Corelab Seminar

Michael M. Zavlanos
Distributed, Non-stationary, and Causal Reinforcement Learning

Reinforcement learning (RL) has been widely used to solve sequential decision making problems in unknown stochastic environments. In this talk we first present a new zeroth-order policy optimization method for Multi-Agent Reinforcement Learning (MARL) with partial state and action observations and for online learning in non-stationary environments. Zeroth-order optimization methods enable the optimization of black-box models that are available only in the form of input-output data and are common in training of Deep Neural Networks and RL. In the absence of input-output models, exact first or second order information (gradient or hessian) is unavailable and can not be used for optimization. Therefore, zeroth-order methods rely on input-output data to obtain approximations of the gradients that can be used as descent directions. In this talk, we present a new one-point policy gradient estimator that we have recently developed that requires a single function evaluation at each iteration to estimate the gradient, by using the residual between two consecutive feedback points. We refer to this scheme as residual feedback. We show that residual feedback in MARL allows the agents to compute the local policy gradients needed to update their local policy functions using local estimates of the global accumulated rewards. Also, in online learning, one-point policy gradient estimation is the only viable choice. We show that, in both MARL and online learning, residual feedback induces a smaller estimation variance than other one-point feedback methods and, therefore, improves the learning rate. We also present a new transfer RL method we have recently developed that uses data from an expert agent that has access to the environmental context to help a learner agent that can not observe the same context to find an optimal context-unaware policy. It is well known that, disregarding the causal effect of the contextual information, can introduce bias in the transition and reward models estimated by the learner, resulting in a learned suboptimal policy. To address this challenge, we have developed a new method to obtain causal bounds on the transition and reward functions using the expert data, which we then use to develop a new causal bound-constrained Q learning method that converges to the true value function using only a fraction of new data samples.

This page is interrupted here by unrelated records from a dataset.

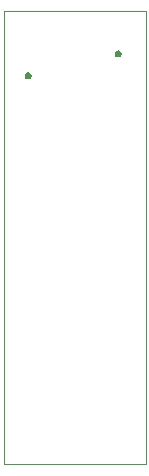
<source format=gbr>
%TF.GenerationSoftware,KiCad,Pcbnew,9.0.2*%
%TF.CreationDate,2026-02-12T21:33:36-08:00*%
%TF.ProjectId,RP2040_minimal_r2,52503230-3430-45f6-9d69-6e696d616c5f,REV2*%
%TF.SameCoordinates,Original*%
%TF.FileFunction,Profile,NP*%
%FSLAX46Y46*%
G04 Gerber Fmt 4.6, Leading zero omitted, Abs format (unit mm)*
G04 Created by KiCad (PCBNEW 9.0.2) date 2026-02-12 21:33:36*
%MOMM*%
%LPD*%
G01*
G04 APERTURE LIST*
%TA.AperFunction,Profile*%
%ADD10C,0.050000*%
%TD*%
%TA.AperFunction,Profile*%
%ADD11C,0.000000*%
%TD*%
G04 APERTURE END LIST*
D10*
X5020000Y41160000D02*
X-6980000Y41160000D01*
X-6980000Y41160000D02*
X-6980000Y37570000D01*
X5020000Y37570000D02*
X5020000Y41160000D01*
X5020000Y37570000D02*
X5020000Y2780000D01*
X5020000Y2780000D02*
X-6980000Y2780000D01*
X-6980000Y2780000D02*
X-6980000Y37570000D01*
D11*
%TA.AperFunction,Profile*%
%TO.C,1*%
G36*
X-4815195Y35962164D02*
G01*
X-4747372Y35923006D01*
X-4691994Y35867628D01*
X-4652836Y35799805D01*
X-4632567Y35724158D01*
X-4632567Y35645842D01*
X-4652836Y35570195D01*
X-4691994Y35502372D01*
X-4747372Y35446994D01*
X-4815195Y35407836D01*
X-4890842Y35387567D01*
X-4969158Y35387567D01*
X-5044805Y35407836D01*
X-5112628Y35446994D01*
X-5168006Y35502372D01*
X-5207164Y35570195D01*
X-5227433Y35645842D01*
X-5227433Y35724158D01*
X-5207164Y35799805D01*
X-5168006Y35867628D01*
X-5112628Y35923006D01*
X-5044805Y35962164D01*
X-4969158Y35982433D01*
X-4890842Y35982433D01*
X-4815195Y35962164D01*
G37*
%TD.AperFunction*%
%TA.AperFunction,Profile*%
G36*
X2804805Y37812164D02*
G01*
X2872628Y37773006D01*
X2928006Y37717628D01*
X2967164Y37649805D01*
X2987433Y37574158D01*
X2987433Y37495842D01*
X2967164Y37420195D01*
X2928006Y37352372D01*
X2872628Y37296994D01*
X2804805Y37257836D01*
X2729158Y37237567D01*
X2650842Y37237567D01*
X2575195Y37257836D01*
X2507372Y37296994D01*
X2451994Y37352372D01*
X2412836Y37420195D01*
X2392567Y37495842D01*
X2392567Y37574158D01*
X2412836Y37649805D01*
X2451994Y37717628D01*
X2507372Y37773006D01*
X2575195Y37812164D01*
X2650842Y37832433D01*
X2729158Y37832433D01*
X2804805Y37812164D01*
G37*
%TD.AperFunction*%
%TD*%
M02*

</source>
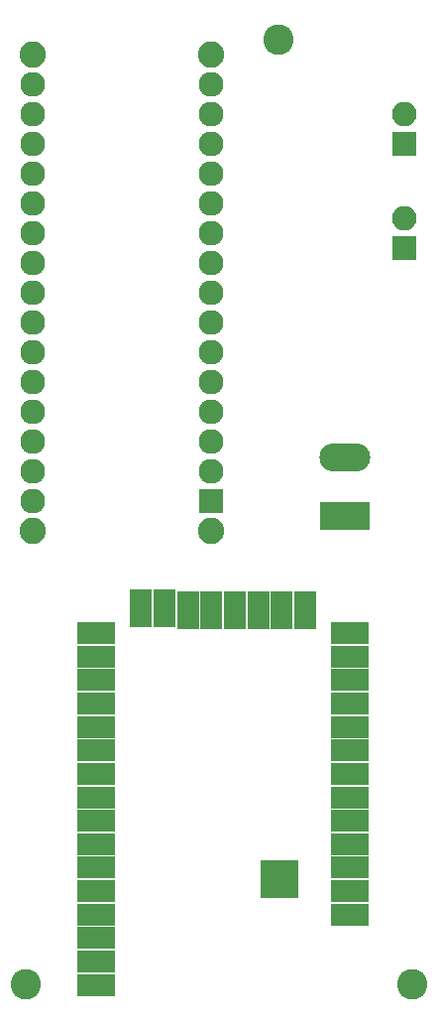
<source format=gts>
G04 #@! TF.FileFunction,Soldermask,Top*
%FSLAX46Y46*%
G04 Gerber Fmt 4.6, Leading zero omitted, Abs format (unit mm)*
G04 Created by KiCad (PCBNEW 4.0.7) date 2018 June 21, Thursday 20:27:03*
%MOMM*%
%LPD*%
G01*
G04 APERTURE LIST*
%ADD10C,0.100000*%
%ADD11R,3.200000X1.920000*%
%ADD12R,1.920000X3.200000*%
%ADD13R,3.190000X3.190000*%
%ADD14C,2.127200*%
%ADD15R,2.127200X2.127200*%
%ADD16C,2.250000*%
%ADD17R,4.360000X2.380000*%
%ADD18O,4.360000X2.380000*%
%ADD19R,2.100000X2.100000*%
%ADD20O,2.100000X2.100000*%
%ADD21C,2.600000*%
G04 APERTURE END LIST*
D10*
D11*
X162975000Y-140724000D03*
X162975000Y-138724000D03*
X162975000Y-136724000D03*
X162975000Y-134724000D03*
X162975000Y-132724000D03*
X162975000Y-130724000D03*
X162975000Y-128724000D03*
X162975000Y-126724000D03*
X162975000Y-124724000D03*
X162975000Y-122724000D03*
X162975000Y-120724000D03*
X162975000Y-118724000D03*
X162975000Y-116724000D03*
D12*
X159125000Y-114744000D03*
X157125000Y-114744000D03*
X155125000Y-114744000D03*
X153125000Y-114744000D03*
X151125000Y-114744000D03*
X149125000Y-114744000D03*
X147125000Y-114626000D03*
X145125000Y-114626000D03*
D11*
X141275000Y-116724000D03*
X141275000Y-118724000D03*
X141275000Y-120724000D03*
X141275000Y-122724000D03*
X141275000Y-124724000D03*
X141275000Y-126724000D03*
X141275000Y-128724000D03*
X141275000Y-130724000D03*
X141275000Y-132724000D03*
X141275000Y-134724000D03*
X141275000Y-136724000D03*
X141275000Y-138724000D03*
X141275000Y-140724000D03*
X141275000Y-142724000D03*
X141275000Y-144724000D03*
X141275000Y-146724000D03*
D13*
X156980000Y-137730000D03*
D14*
X135890000Y-105410000D03*
X135890000Y-102870000D03*
X135890000Y-100330000D03*
X135890000Y-97790000D03*
X135890000Y-95250000D03*
X135890000Y-92710000D03*
X135890000Y-90170000D03*
X135890000Y-87630000D03*
X135890000Y-85090000D03*
X135890000Y-82550000D03*
X135890000Y-80010000D03*
X135890000Y-77470000D03*
X135890000Y-74930000D03*
X135890000Y-72390000D03*
X135890000Y-69850000D03*
X151130000Y-69850000D03*
X151130000Y-72390000D03*
X151130000Y-74930000D03*
X151130000Y-77470000D03*
X151130000Y-80010000D03*
X151130000Y-82550000D03*
X151130000Y-85090000D03*
X151130000Y-87630000D03*
X151130000Y-90170000D03*
X151130000Y-92710000D03*
X151130000Y-95250000D03*
X151130000Y-97790000D03*
X151130000Y-100330000D03*
X151130000Y-102870000D03*
D15*
X151130000Y-105410000D03*
D16*
X151130000Y-107950000D03*
X135890000Y-107950000D03*
X151130000Y-67310000D03*
X135890000Y-67310000D03*
D17*
X162560000Y-106680000D03*
D18*
X162560000Y-101680000D03*
D19*
X167640000Y-83820000D03*
D20*
X167640000Y-81280000D03*
D19*
X167640000Y-74930000D03*
D20*
X167640000Y-72390000D03*
D21*
X168275000Y-146685000D03*
X135255000Y-146685000D03*
X156845000Y-66040000D03*
M02*

</source>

Short bio: Michael M. Zavlanos received the Diploma in mechanical engineering from the National Technical University of Athens, Greece, in 2002, and the M.S.E. and Ph.D. degrees in electrical and systems engineering from the University of Pennsylvania, Philadelphia, PA, in 2005 and 2008, respectively. He is currently the Yoh Family Associate Professor in the Department of Mechanical Engineering and Materials Science at Duke University, Durham, NC. He also holds a secondary appointment in the Department of Electrical and Computer Engineering and the Department of Computer Science. His research focuses on control theory, optimization, learning, and AI and, in particular, autonomous systems and robotics, networked and distributed control systems, and cyber-physical systems. Dr. Zavlanos is a recipient of various awards including the 2014 ONR YIP Award and the 2011 NSF CAREER Award.